REPUBLIKA.CO.ID,JATINANGOR – Percakapan publik mengenai Ibu Kota Nusantara (IKN) tidak lagi semata dibentuk oleh pemerintah atau media massa. Di era digital, algoritma media sosial turut berperan menentukan isu apa yang mendapat perhatian, bagaimana isu berkembang, hingga sejauh mana pesan memperoleh resonansi di ruang publik.
Temuan tersebut diungkap dalam disertasi doktoral Rustika Nur Istiqomah atau yang dikenal dengan Rustika Herlambang pada Sidang Promosi Doktor Program Studi Ilmu Komunikasi Universitas Padjajaran melalui penelitian berjudul Algorithmic Intermedia Agenda-Setting dalam Isu Pemindahan Ibu Kota Nusantara (IKN): Analisis Big Data Media Daring, Twitter/X, TikTok, serta Mekanisme Agenda-Building Pemerintah (2020–2024), Selasa (7/7/2026).
Penelitian ini menganalisis dinamika percakapan digital mengenai IKN selama lima tahun, mulai 2020 hingga 2024, dengan memanfaatkan pendekatan Computational Social Science berbasis big data. Berbeda dengan banyak penelitian komunikasi yang menggunakan sampel, studi ini mengolah keseluruhan populasi data (N=all) dari media daring, Twitter/X, dan TikTok selama sekitar 1.827 hari untuk memetakan bagaimana agenda publik terbentuk di era algoritmik.
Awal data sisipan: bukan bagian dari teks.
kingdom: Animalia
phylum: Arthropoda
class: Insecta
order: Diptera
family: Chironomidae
Menurut Rustika, teori agenda-setting selama ini menempatkan pemerintah, media massa, dan publik sebagai aktor utama pembentuk opini publik. Namun, dalam ekosistem digital, algoritma platform juga menjadi faktor yang menentukan visibilitas suatu isu.
"Agenda publik tidak lagi dimonopoli oleh satu aktor. Ia terbentuk melalui interaksi antara manusia dan teknologi, termasuk algoritma yang mengatur rekomendasi konten, trending topic, hingga fitur For You Page," ujar Rustika dalam sidang promosi doktor.
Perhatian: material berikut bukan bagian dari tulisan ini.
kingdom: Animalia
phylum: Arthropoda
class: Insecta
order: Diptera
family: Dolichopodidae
Salah satu temuan utama penelitian ini menunjukkan bahwa keberhasilan komunikasi digital tidak lagi ditentukan oleh banyaknya konten yang dipublikasikan. Menurut Rustika, penelitian menemukan bahwa konten yang diproduksi dalam jumlah besar belum tentu menjadi perhatian publik. Sebaliknya, pesan dengan jumlah publikasi yang lebih sedikit dapat memperoleh resonansi yang jauh lebih tinggi apabila hadir pada momentum yang tepat, dikemas dalam format yang sesuai dengan karakter platform, serta diperkuat oleh mekanisme distribusi algoritmik.
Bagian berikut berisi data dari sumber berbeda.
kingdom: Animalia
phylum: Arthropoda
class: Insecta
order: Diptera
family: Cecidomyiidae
Dalam penelitian ini, resonansi diukur melalui berbagai bentuk keterlibatan publik, seperti komentar, likes, shares, retweet, maupun interaksi digital lainnya. "Di ruang digital saat ini, perhatian publik menjadi sumber daya yang sangat kompetitif. Yang menentukan bukan hanya seberapa banyak pesan dipublikasikan, tetapi seberapa besar resonansi yang berhasil dibangun," jelas Rustika yang juga Direktur Komunikasi Indonesia Indicator (I2) tersebut.